# Lake Jackson (Florala, AL)



## Jason (Oct 2, 2007)

Me and Logan were going to go offshore but w/ 2-4's and rain,,,,,,nahhhhhh!
So I got home from work and slept an hour or so then loaded up the puddle jumper and headed to Lake Jackson. The wind was blowing purty good and it was choppy a bit but we still launched. Well, as soon as the boat hit the water and I tried cranking her up...I was bragging about her to a marine mechanic that was working on a boat and guess what....she wouldn't run right!!!! I noticed gas coming from the carb. I decided to load it up and told Logan sorry! THen I told him to just pull it up into the shade and tore off the carb. Cleaned it up as much as I can and put her back on....Fired right up, but was running rough.  I guess that's what happens when you don't use it all year!!! While I was working on it Logan done caught a small bass from the dock!!!:thumbsup:








We decided to run it out and chance it....it ran rough but was running!:shifty:
We trolled a small crank bait while we were headed to the other side of the lake and I caught a small bass:thumbsup:








When we got to the other side we threw worms/cranks/spinners...Logan caught a small bream on a rattle trap, and then started getting hits by some Pike/Jack/Chain Pickerel (whatever you wanna call em) left and right!!!:thumbsup: Only brought in a few small ones but we didn't get goose egged!!! Saw several crackers boiling the water but never would eat any artificial baits and I didn't bring any wigglers! All in all it was a fun day and since we have never fished it, it was great!


----------



## afishanado (Oct 26, 2009)

Awesome report!

We spent a week at the State Park Campground on Lake Jackson a couple summers ago and had a great time.


----------



## Try'n Hard (Oct 23, 2008)

Great report!! Y'all are gonna hit the jackpot one of these trips 
1 request
Can you turn the volume down on the shorts?

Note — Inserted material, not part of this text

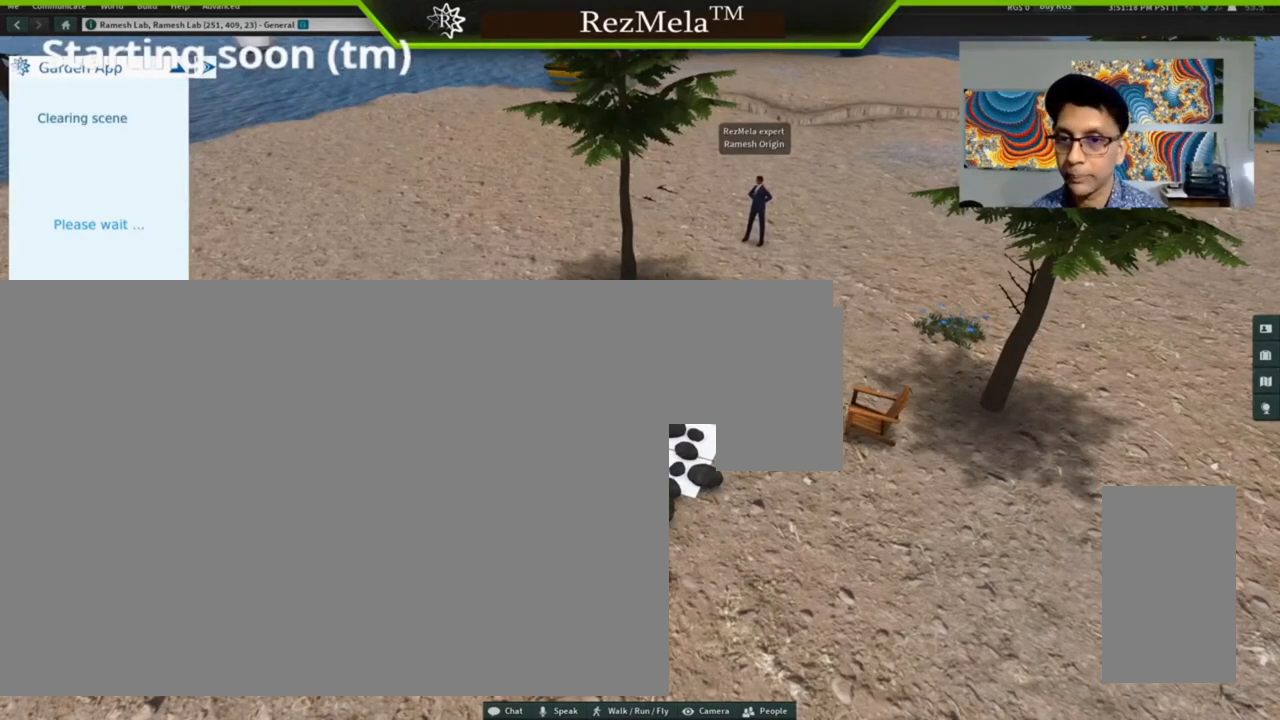
Gameplay with keyboard and mouse; each line is a JSON object with the keys and mouse buttons held at the frame after it. "events" lists presses ("down") and releases ("up") of ".", "/", "0", "1", "2", "3", "4", "5", "6", "7", "8", "9", "a", "alt_l", "alt_r", "b", "backslash", "backspace", "c", "caps_lock", "comma", "ctrl_l", "ctrl_r", "d", "down", "e", "equals", "escape", "f", "f1", "f10", "f11", "f12", "f2", "f3", "f4", "f5", "f6", "f7", "f8", "f9", "g", "h", "i", "j", "k", "l", "lbracket", "left", "m", "minus", "n", "o", "p", "q", "quote", "r", "rbracket", "return", "right", "s", "semicolon", "shift_l", "shift_r", "super", "t", "tab", "tilde", "u", "up", "v", "w", "x", "y", "z", "mouse_left", "mouse_wheel", "mouse_right", "mouse_mb4" and "mouse_mb5" between this image and that frame as [ms after this image, input, new state], when the widget could be followed in between. "mouse_left", "mouse_wheel", "mouse_right", "mouse_mb4", "mouse_mb5" = the "left", "wheel", "right", "mb4", "mb5" buttons of the "mouse" list. No other keys are recorded. "wheel" means that the mouse wheel is clicked or scrolled. Not read: mouse_move.
{"keys": ["alt_l"], "mouse": [], "events": [[367, "alt_l", "down"]]}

Sent from my iPhone using Forum Runner


----------



## Jason (Oct 2, 2007)

Try'n Hard said:


> Great report!! Y'all are gonna hit the jackpot one of these trips
> 1 request
> Can you turn the volume down on the shorts?
> 
> Sent from my iPhone using Forum Runner



You see I haven't been wearing my famous fishing shirts!!! That's turning it down a bunch!!!:thumbsup:


----------



## Five Prongs Of Fury (Apr 15, 2008)

Lake Jackson is a pretty place. Never fished it although I only live 20 minutes from it. Just don't waste a trip over on the weekend. It gets really crowded with boat traffic.


----------



## Jason (Oct 2, 2007)

Five Prongs Of Fury said:


> Lake Jackson is a pretty place. Never fished it although I only live 20 minutes from it. Just don't waste a trip over on the weekend. It gets really crowded with boat traffic.

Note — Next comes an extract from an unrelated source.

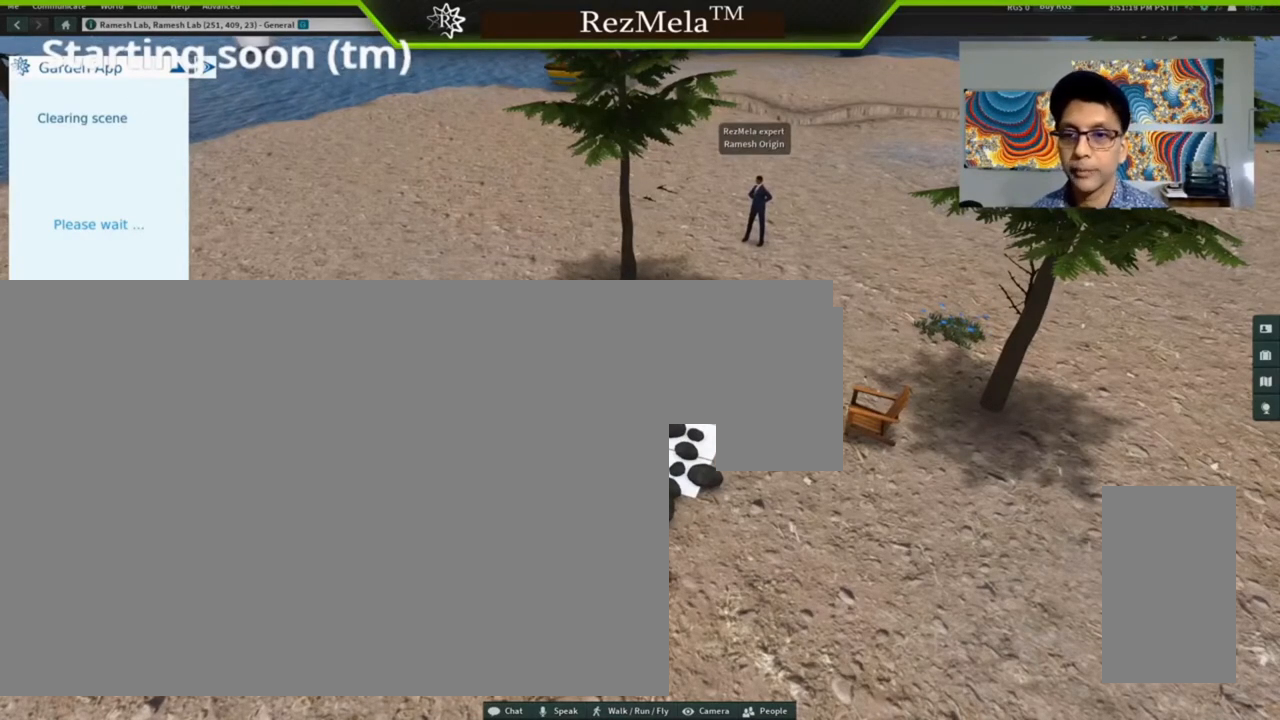
{"keys": [], "mouse": ["left"], "events": [[267, "mouse_left", "down"], [433, "alt_l", "up"]]}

Yeah, no doubt about that....I've been there tons skiing and tubing but never fished it but after spending 50 bucks fer a license that is only good until August I decided to hit all the bama areas close to the house!!! I'm probably 15 minutes from Jackson....:thumbsup:


----------



## WhyMe (Apr 21, 2013)

At least you did not get towed in like I did last weekend. Nice report Jason and you guys caught fish.
WhyMe 
Mako my Dayo


----------